#### [演習課題]
1/ 次の (a)〜(c) が有価証券報告書の本文と一致するか、それぞれ「はい」か「いいえ」で答え、判断の根拠となる本文の語句をそのまま引用してください。
(a) 2024年度決算では、神戸新聞社単体の経常利益が前年比で減益となった。
(b) 新聞事業は、費用削減によって収益を出している。
(c) 前年度の厳しい決算は、新聞用紙の高騰などを受けたものだった。
2/ 有価証券報告書の本文から、次の問いに答えてください。
(a) 第116期の対象期間はいつからいつまでか。
(b) 「当社グループ」に含まれるものは何か。
(c) デジタル事業の例として挙げられているものは何か。
3/ 有価証券報告書の本文を最後の文の後から引き取り、同じ文体で続きを書き進めてください。

有価証券報告書-第116期(2023/12/01-2024/11/30)
(1) 経営成績等の状況の概要
当連結会計年度における当社グループ(当社、連結子会社及び持分法適用会社)の財政状態、経営成績及びキャッシュ・フロー(以下、「経営成績等」という。)の状況の概要は次のとおりであります。
① 財政状態及び経営成績の状況
当連結会計年度は、世界的な紛争続発による新聞用紙の高騰などを受けた前年度の厳しい決算に対し、費用削減の徹底や新たな増収策などで、反転攻勢に向けた体制整備を進めた1年でありました。
その結果、昨年11月までの2024年度決算は、神戸新聞社単体の経常利益で、前年比11億円あまりの増益となり、グループの連結決算を再び押し上げました。新聞事業は、収入が厳しいなか、費用削減で収益を出せているのが内実ですが、まずは一つの足がかりを得ることができました。この間に、新たな収入を生み出す取り組みをスピードアップさせ、同時にグループ経営を強化することが課題で、ECやサイネージなどのデジタル事業、資産活用など、多角的な展開をスピードアップさせました。

コレクションのレコード
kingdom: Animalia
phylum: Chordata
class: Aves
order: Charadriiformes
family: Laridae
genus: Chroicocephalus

#### [解答]
1/
(a) いいえ。「前年比11億円あまりの増益となり」
(b) はい。「費用削減で収益を出せているのが内実ですが」
(c) はい。「世界的な紛争続発による新聞用紙の高騰などを受けた前年度の厳しい決算」

2/
(a) 2023/12/01から2024/11/30まで
(b) 当社、連結子会社及び持分法適用会社
(c) ECやサイネージ

3/
コロナ禍が始まった2020年以降、新聞界を取り巻く環境は揺れ動いております。パンデミックで広告意欲は減退し、そこにロシアのウクライナ侵攻が起き、世界的な資源高を引き起こしました。同時に進むネット社会では、プラットフォーマーが不透明な対価でニュースを使い、既存メディアのデジタル広告単価は低迷しています。
こうした状況下でも、神戸新聞グループ全体では、JR三ノ宮駅前の商業ビル「ミント神戸」を運営する神戸新聞会館が好調を維持し、阪神タイガース中継が看板のサンテレビも存在感を示し、連結決算は堅調ですが、中核の神戸新聞・デイリースポーツが課題です。
一昨年来、早期退職の実施などでスリム化を強化するとともに、製作コスト削減や、役員報酬をはじめとした人件費カットに取り組みました。収入面でも、定価改定や選挙広告の効果に加え、デイリーのデジタル収入が増収に転じ、その結果、神戸新聞社単体も大きく黒字反転し、当連結決算も好転することができました。
新たな取り組みでは、電子版「神戸新聞NEXT」の有料会員獲得やECサイト準備など、デジタルコンテンツを生かしたマネタイズに挑み、本社や東京の所有ビルでの賃貸事業もスタートさせました。さらに社有不動産の価値を最大化できるようプランを練っているところです。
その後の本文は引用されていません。